An exact transcription of the entries is required, with no images included.

━━ SUPPLIED ENTRIES ━━

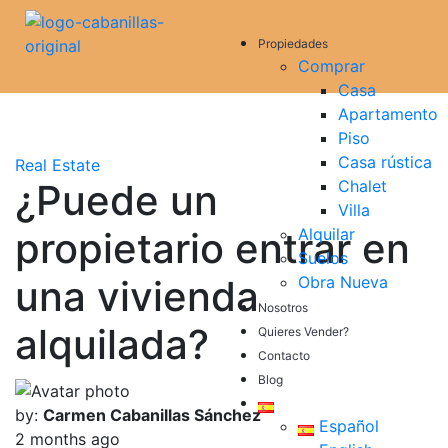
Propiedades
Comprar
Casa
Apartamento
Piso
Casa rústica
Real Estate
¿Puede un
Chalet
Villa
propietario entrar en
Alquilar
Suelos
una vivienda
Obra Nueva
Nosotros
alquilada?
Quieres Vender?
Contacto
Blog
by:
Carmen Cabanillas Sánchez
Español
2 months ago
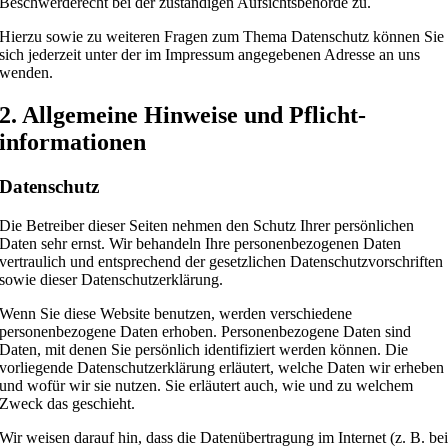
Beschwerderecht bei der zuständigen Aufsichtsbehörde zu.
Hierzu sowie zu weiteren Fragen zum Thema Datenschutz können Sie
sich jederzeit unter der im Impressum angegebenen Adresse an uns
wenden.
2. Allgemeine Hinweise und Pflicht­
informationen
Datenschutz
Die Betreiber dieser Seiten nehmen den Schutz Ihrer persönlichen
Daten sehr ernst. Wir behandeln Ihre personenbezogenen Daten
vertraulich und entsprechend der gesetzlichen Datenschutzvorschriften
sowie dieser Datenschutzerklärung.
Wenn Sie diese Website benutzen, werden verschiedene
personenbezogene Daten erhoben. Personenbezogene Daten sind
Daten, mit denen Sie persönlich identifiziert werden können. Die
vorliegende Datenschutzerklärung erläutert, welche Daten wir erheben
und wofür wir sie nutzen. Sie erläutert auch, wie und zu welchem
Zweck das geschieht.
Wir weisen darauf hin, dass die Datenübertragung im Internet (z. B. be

━━━

#### ANSWER FOR THIS EXERCISE:
Propiedades
Comprar
Casa
Apartamento
Piso
Casa rústica
Real Estate
¿Puede un
Chalet
Villa
propietario entrar en
Alquilar
Suelos
una vivienda
Obra Nueva
Nosotros
alquilada?
Quieres Vender?
Contacto
Blog
by:
Carmen Cabanillas Sánchez
Español
2 months ago
Beschwerderecht bei der zuständigen Aufsichtsbehörde zu.
Hierzu sowie zu weiteren Fragen zum Thema Datenschutz können Sie
sich jederzeit unter der im Impressum angegebenen Adresse an uns
wenden.
2. Allgemeine Hinweise und Pflicht­
informationen
Datenschutz
Die Betreiber dieser Seiten nehmen den Schutz Ihrer persönlichen
Daten sehr ernst. Wir behandeln Ihre personenbezogenen Daten
vertraulich und entsprechend der gesetzlichen Datenschutzvorschriften
sowie dieser Datenschutzerklärung.
Wenn Sie diese Website benutzen, werden verschiedene
personenbezogene Daten erhoben. Personenbezogene Daten sind
Daten, mit denen Sie persönlich identifiziert werden können. Die
vorliegende Datenschutzerklärung erläutert, welche Daten wir erheben
und wofür wir sie nutzen. Sie erläutert auch, wie und zu welchem
Zweck das geschieht.
Wir weisen darauf hin, dass die Datenübertragung im Internet (z. B. be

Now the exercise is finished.